_Exercise description:_
Your answer must be every line of the data that contains "shoulder".

[Images with keypoint coordinates]
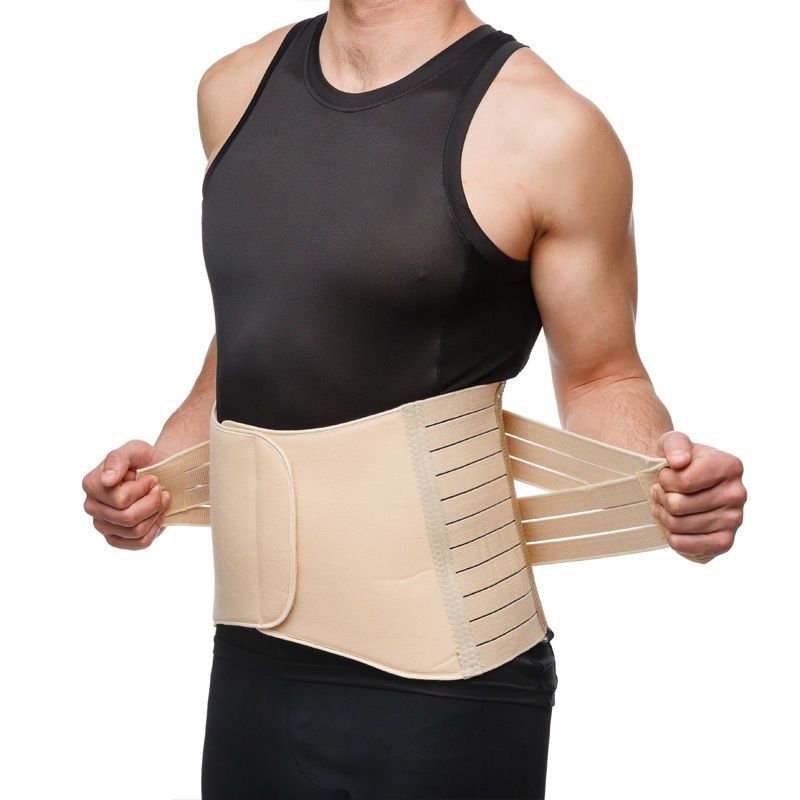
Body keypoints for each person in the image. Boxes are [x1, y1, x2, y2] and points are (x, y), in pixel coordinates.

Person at [81, 2, 747, 797]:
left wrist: (667, 484)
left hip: (449, 687)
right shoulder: (232, 89)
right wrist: (164, 469)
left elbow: (603, 375)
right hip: (251, 667)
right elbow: (265, 327)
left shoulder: (547, 130)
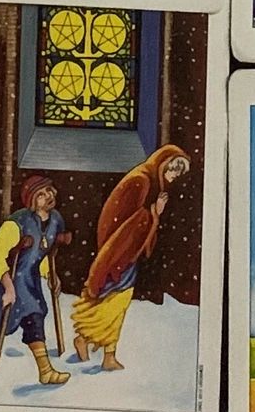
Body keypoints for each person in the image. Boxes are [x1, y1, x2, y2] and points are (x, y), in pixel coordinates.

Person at [70, 145, 190, 371]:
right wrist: (154, 213)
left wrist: (153, 214)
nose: (174, 176)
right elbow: (126, 224)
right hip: (119, 253)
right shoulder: (140, 181)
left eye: (179, 172)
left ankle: (97, 347)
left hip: (125, 253)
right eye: (174, 170)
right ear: (163, 164)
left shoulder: (149, 182)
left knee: (117, 302)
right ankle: (92, 343)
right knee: (114, 302)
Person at [0, 174, 71, 386]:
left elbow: (41, 253)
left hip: (30, 281)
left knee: (33, 312)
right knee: (31, 314)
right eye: (41, 194)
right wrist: (8, 286)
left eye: (48, 191)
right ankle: (45, 371)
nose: (47, 196)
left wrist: (51, 275)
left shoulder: (55, 220)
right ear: (32, 200)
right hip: (11, 279)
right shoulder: (16, 224)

_Result of the task:_
right shoulder: (232, 89)
left shoulder: (547, 130)
right shoulder: (140, 181)
left shoulder: (149, 182)
left shoulder: (55, 220)
right shoulder: (16, 224)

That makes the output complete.